Given all the uncertainty and debate around Collagen peptide supplements, the bottom line is that they likely won’t hurt anything, but whether they actually provide a benefit to skin health is not yet clearly proven.

Reigniting Collagen Production in the Body

What we do know for sure is that sparking our body’s own production of collagen has been proven as a key factor in achieving healthy, well-supported, elastic skin. Great, but how do we do this? The answer: Stimulating fibroblasts, the cells responsible for producing collagen and elastin fibers, within our body.  The Pause Fascia Stimulating Tool, a proprietary, patented, multi-award-winning Fascia Stimulating Tool was engineered to restart the body's collagen production within the fibroblasts through a daily facial massage regimen to help improve blood flow, promote lymphatic drainage (in the face and neck), optimizes overall skin nutrition and aid in cell regeneration. When combined with Pause Collagen Boosting Moisturizer and using the tool as directed here, clinical results showed a 24% improvement in skin density when the tool and moisturizer were used by participants for 5 minutes/day over an 8 week period.  

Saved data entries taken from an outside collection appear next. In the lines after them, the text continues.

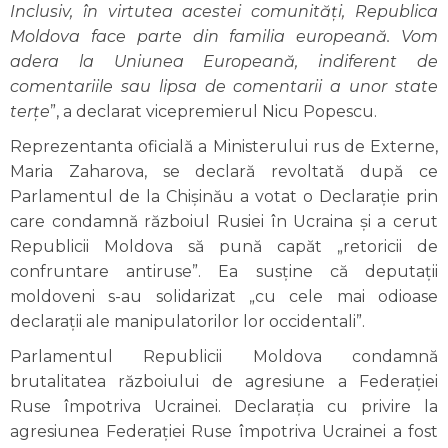
Inclusiv, în virtutea acestei comunități, Republica
Moldova face parte din familia europeană. Vom
adera la Uniunea Europeană, indiferent de
comentariile sau lipsa de comentarii a unor state
terțe
”, a declarat vicepremierul Nicu Popescu.
Reprezentanta oficială a Ministerului rus de Externe,
Maria Zaharova, se declară revoltată după ce
Parlamentul de la Chișinău a votat o Declaraţie prin
care condamnă războiul Rusiei în Ucraina și a cerut
Republicii Moldova să pună capăt „retoricii de
confruntare antiruse”. Ea susține că deputații
moldoveni s-au solidarizat „cu cele mai odioase
declarații ale manipulatorilor lor occidentali”.
Parlamentul Republicii Moldova condamnă
brutalitatea războiului de agresiune a Federației
Ruse împotriva Ucrainei. Declarația cu privire la
agresiunea Federației Ruse împotriva Ucrainei a fost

In summary, make sure you do your research before buying any topically applied collagen products. When it comes to ingesting collagen peptides, the jury is still out, but it likely won’t hurt anything and may result in some improvement. But, if you're looking for a proven way to boost your body's collagen production, we invite you to explore fascia and fibroblast stimulation. Your skin will thank you!